At the same time, annual public demand growth was less than a third of what it was in the prior year.

This private sector‑led recovery was also broader than many economists expected.

It was across consumption, dwelling and business investment, especially in areas like renewable energy and digital infrastructure.

These investments are driving growth now and expanding our capacity for growth in the future.

And in the decade ahead, the way capital is allocated will play a decisive role in determining which countries seize the opportunities of AI, clean energy and the digital economy, and which fall behind.

Your capital will make the most of our advantages in wind and solar, digital innovation and data centres, and critical minerals.

Pricing risk, directing decisions, and allocating resources at a scale no government can match.

We know and embrace our responsibilities as governments to help create the conditions for you to succeed.

That's why our agenda spans competition policy, better regulation and faster approvals, the net zero transformation, trade and international partnerships, and attracting investment.

It's why the Budget in May will be all about addressing the more persistent inflation we saw in yesterday's data, boosting productivity, and making our economy even more resilient in the face of all this global volatility.

Australia's proposition to the world's investors is not that we are immune from uncertainty, but that we are well placed to manage it and grasp the opportunities that flow from it: with a stable, well‑regulated financial system; deep capital markets; a world‑leading super system, and a long track record of being a reliable home for global capital, in the fastest growing region in the world.

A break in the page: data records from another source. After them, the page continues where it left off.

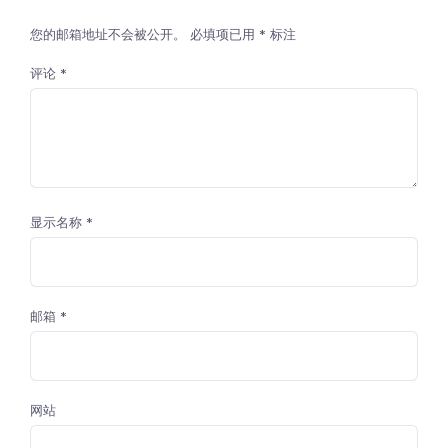
您的邮箱地址不会被公开。
必填项已用
*
标注
评论
*
显示名称
*
邮箱
*
网站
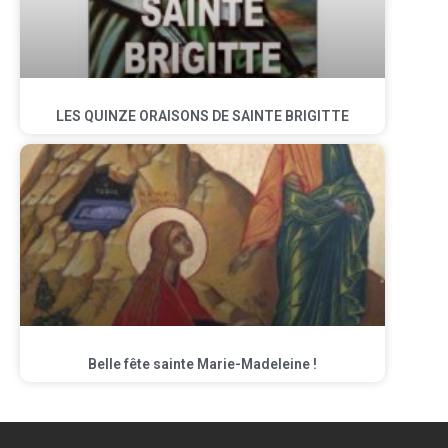
LES QUINZE ORAISONS DE SAINTE BRIGITTE
Belle fête sainte Marie-Madeleine !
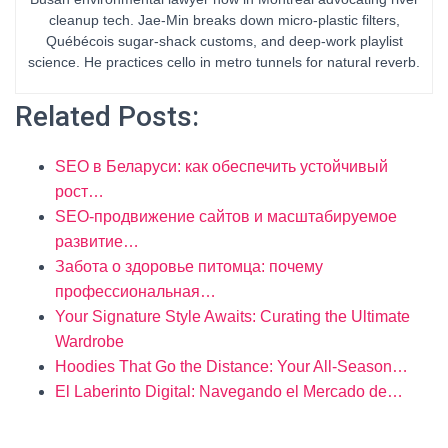
cleanup tech. Jae-Min breaks down micro-plastic filters,
Québécois sugar-shack customs, and deep-work playlist
science. He practices cello in metro tunnels for natural reverb.
Related Posts:
SEO в Беларуси: как обеспечить устойчивый
рост…
SEO-продвижение сайтов и масштабируемое
развитие…
Забота о здоровье питомца: почему
профессиональная…
Your Signature Style Awaits: Curating the Ultimate
Wardrobe
Hoodies That Go the Distance: Your All-Season…
El Laberinto Digital: Navegando el Mercado de…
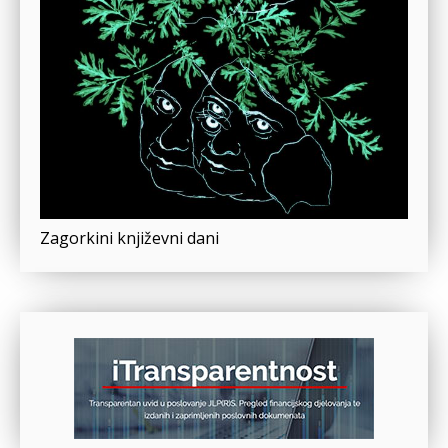
Zagorkini književni dani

Citi has been an important part of that story for a century, becoming an integral part of Australia's financial system, and now playing a key role in this defining and sometimes dangerous decade.

And as we navigate all this uncertainty together, there will be an even bigger premium on relationships, trust and experience.

So, tonight is about celebrating a century of Citi in Australia.

But it's also about recognising the role you continue to play, in investing in Australia, in getting more capital flowing around the country, and in helping us engage with a global economy characterised by churn and change.

Thank you and once again - happy birthday.